WHAT THE TASK REQUIRES: Answer with one figure only, the number of lines below in which "remote" occurs.

──────── RECORDED DATA

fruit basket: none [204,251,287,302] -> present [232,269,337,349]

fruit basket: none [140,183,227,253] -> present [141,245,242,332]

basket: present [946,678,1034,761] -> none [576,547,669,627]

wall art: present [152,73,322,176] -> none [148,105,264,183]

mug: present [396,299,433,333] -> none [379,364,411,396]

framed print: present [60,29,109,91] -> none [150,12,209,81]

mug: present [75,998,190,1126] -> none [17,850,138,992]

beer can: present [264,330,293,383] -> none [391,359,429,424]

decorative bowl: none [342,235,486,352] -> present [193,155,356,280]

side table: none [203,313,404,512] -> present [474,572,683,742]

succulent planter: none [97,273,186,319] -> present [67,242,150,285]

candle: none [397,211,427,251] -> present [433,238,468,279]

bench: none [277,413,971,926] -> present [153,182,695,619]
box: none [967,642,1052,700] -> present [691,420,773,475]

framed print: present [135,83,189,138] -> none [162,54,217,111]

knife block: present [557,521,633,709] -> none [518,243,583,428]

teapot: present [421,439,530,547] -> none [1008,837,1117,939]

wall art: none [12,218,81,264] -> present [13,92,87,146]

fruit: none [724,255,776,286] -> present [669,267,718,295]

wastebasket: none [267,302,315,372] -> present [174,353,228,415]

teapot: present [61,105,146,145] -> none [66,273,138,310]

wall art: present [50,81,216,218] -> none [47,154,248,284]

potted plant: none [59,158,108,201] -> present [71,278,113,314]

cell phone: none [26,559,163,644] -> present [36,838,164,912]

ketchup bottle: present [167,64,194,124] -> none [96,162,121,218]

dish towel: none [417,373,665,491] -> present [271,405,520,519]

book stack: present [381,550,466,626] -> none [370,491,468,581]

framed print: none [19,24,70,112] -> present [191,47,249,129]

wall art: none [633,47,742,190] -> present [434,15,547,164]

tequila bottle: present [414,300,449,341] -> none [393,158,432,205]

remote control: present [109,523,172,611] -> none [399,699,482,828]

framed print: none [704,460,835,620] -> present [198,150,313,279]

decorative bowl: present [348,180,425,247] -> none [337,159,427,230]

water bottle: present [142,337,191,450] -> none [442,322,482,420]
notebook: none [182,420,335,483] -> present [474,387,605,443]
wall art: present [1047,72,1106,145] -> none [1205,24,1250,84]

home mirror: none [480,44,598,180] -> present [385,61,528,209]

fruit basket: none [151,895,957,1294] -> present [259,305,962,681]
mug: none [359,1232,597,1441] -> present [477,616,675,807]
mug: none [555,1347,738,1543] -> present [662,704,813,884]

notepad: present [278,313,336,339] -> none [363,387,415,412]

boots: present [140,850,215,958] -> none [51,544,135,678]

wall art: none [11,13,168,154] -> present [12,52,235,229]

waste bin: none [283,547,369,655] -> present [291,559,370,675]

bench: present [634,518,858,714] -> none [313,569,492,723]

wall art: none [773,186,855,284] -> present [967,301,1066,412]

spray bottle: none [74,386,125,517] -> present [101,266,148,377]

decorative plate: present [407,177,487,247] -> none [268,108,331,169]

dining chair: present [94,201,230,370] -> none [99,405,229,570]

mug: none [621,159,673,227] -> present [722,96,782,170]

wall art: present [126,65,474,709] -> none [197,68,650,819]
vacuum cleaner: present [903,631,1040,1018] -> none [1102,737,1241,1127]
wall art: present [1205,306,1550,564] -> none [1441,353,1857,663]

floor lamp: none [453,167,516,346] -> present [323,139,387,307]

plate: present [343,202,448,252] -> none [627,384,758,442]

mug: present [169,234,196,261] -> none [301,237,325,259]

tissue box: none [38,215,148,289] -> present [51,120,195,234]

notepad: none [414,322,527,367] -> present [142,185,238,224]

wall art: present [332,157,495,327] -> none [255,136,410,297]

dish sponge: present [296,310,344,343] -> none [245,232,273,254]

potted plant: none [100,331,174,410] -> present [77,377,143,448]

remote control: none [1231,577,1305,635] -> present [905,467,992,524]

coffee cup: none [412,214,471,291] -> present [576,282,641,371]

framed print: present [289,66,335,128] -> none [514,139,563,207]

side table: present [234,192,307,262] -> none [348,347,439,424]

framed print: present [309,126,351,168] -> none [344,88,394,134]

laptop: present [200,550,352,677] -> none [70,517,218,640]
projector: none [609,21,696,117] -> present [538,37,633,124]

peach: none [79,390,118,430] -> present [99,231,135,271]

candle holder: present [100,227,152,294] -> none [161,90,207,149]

────────────────

EXPECTED OUTPUT: 2